Most problems on Project Euler can be solved in three ways:

• with brute-force
• with an algorithm that solves a more general problem (like you do)
• with a smart solution that requires pencil and paper at most

If you're interested in a nice solution rather than fixing your code, try concentrating on the last approach:

The trick is to find the smallest multiset of primes such that any number between 1 and 20 can be expressed as a product of some of these primes.

1 = 1      11 = 11
2 = 2      12 = 2*2*3
3 = 3      13 = 13
4 = 2*2    14 = 2*7
5 = 5      15 = 3*5
6 = 2*3    16 = 2*2*2*2
7 = 7      17 = 17
8 = 2*2*2  18 = 2*3*3
9 = 3*3    19 = 19
10 = 2*5   20 = 2*2*5

By "ORing" the prime factors for the numbers between 1 and 10, we get 1*2*2*2*3*3*5*7, which happens to be 2520, just as expected.

Now if we go from 1 to 20, we get 1*2*2*2*2*3*3*5*7*11*13*17*19, which is indeed accepted by Project Euler.

Answer 3

The answer for 20 is: 232792560.

These are all answers for all numbers of which the answer fits in a long integer:

1 : 1
2 : 2
3 : 6
4 : 12
5 : 60
6 : 60
7 : 420
8 : 840
9 : 2520
10 : 2520 <=== example in Euler P5 question for division by 1 to 10 without remainder
11 : 27720
12 : 27720
13 : 360360
14 : 360360
15 : 360360
16 : 720720
17 : 12252240
18 : 12252240
19 : 232792560
20 : 232792560 <== answer for Euler Prog 5 (1 to 20 without remainder
21 : 232792560
22 : 232792560
23 : 5354228880
24 : 5354228880
25 : 26771144400
26 : 26771144400
27 : 80313433200
28 : 80313433200
29 : 2329089562800
30 : 2329089562800
31 : 72201776446800
32 : 144403552893600
33 : 144403552893600
34 : 144403552893600
35 : 144403552893600
36 : 144403552893600
37 : 5342931457063200
38 : 5342931457063200
39 : 5342931457063200
40 : 5342931457063200
41 : 219060189739591200
42 : 219060189739591200

Answer 4

The bug is x*=lcm(x, i+1); and here is the complete solution,

long gcd(long m, long n);
long lcm(long a, long b);

int main()
{
    long x=1;
    for(int i=2; i<=20; i++)
    {
        x=lcm(x,i);
    }
    cout << "The answer is: " << x << endl;
    return 0;
}

long gcd(long a, long b)
{
        return (b==0)?a:gcd(b,a%b);
}

long lcm(long a, long b)
{
    return ((a*b)/gcd(a, b));
}

Answer 5

A printf() would show you that you're code is getting into an infinite loop. I've added a printf() in the gcd() in the while loop.

    n=n-m;
    printf("m=%d n=%d\n", m, n); 
}   
return m;

while(m!=n) is never true for n=14. Finally the m and n overflows because x goes to a higher number which cannot be accommodated by int type!

Answer 6

If there should be only one lesson that you learn from this exercise, make it this: the order in which you do your multiplications and divisions matters.

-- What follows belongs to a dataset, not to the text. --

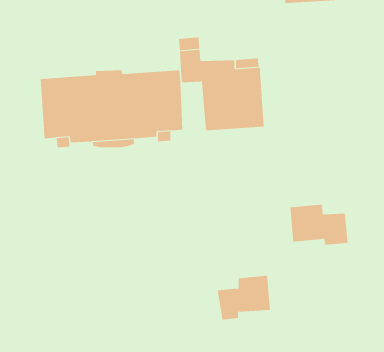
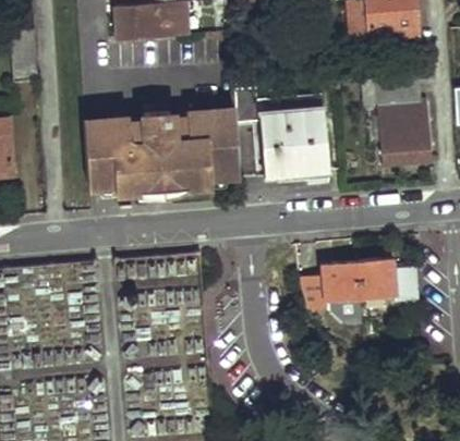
building: none -> [376,75,431,168]
building: [217,275,271,320] -> [300,261,359,310]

Even if it does not matter in mathematics, it often matters in your program. For example, in math there is no difference between (a*b)/gcd(a, b) and a/gcd(a, b)*b; In your program, it would make the difference between passing and failing.

(P.S. of course you need to fix the bug in your logic, too: you should not be multiplying x by lcm).

EDIT

To understand why the order makes the difference here, consider calculating lcm of 232792560 and 20. 232792560 is divisible by 20, so it is the lcm. However, when you calculate 232792560*20, you get an overflow; then you divide by 20, but you do not get 232792560 back.

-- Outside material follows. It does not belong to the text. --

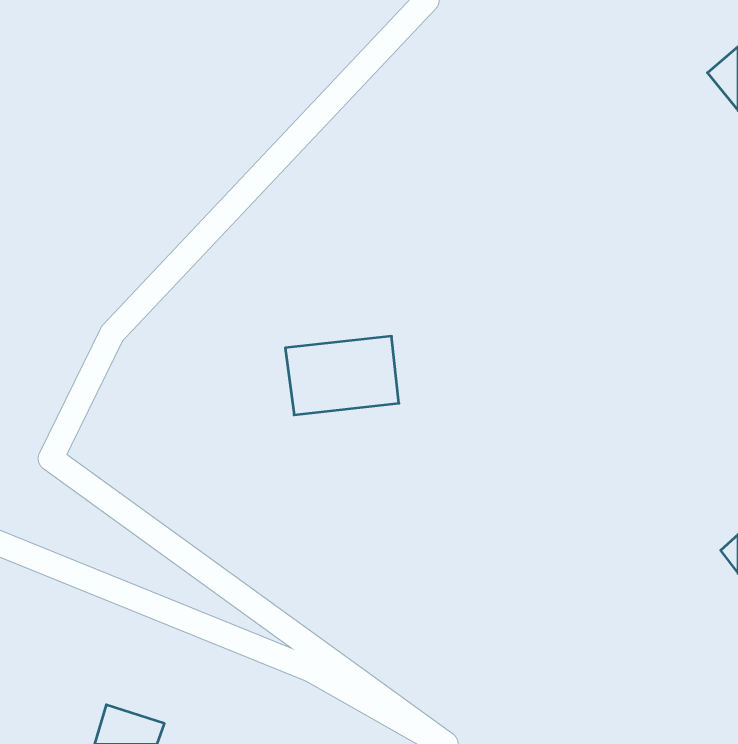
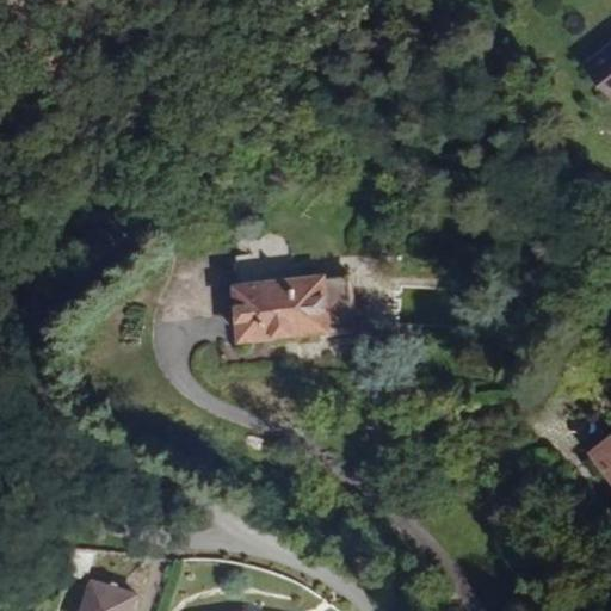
building: none -> [321,273,353,331]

Since the divisor is gcd(a,b), you can divide it out of a before multiplying by b without truncating the result by integer division. This little trick that experienced programmers use without thinking can save you hours of debugging.

Answer 7

The n-1 should be n; and x =lcm(...) not x*=lcm(...). But I don't quite see (away from terminal) where your loop gets stuck.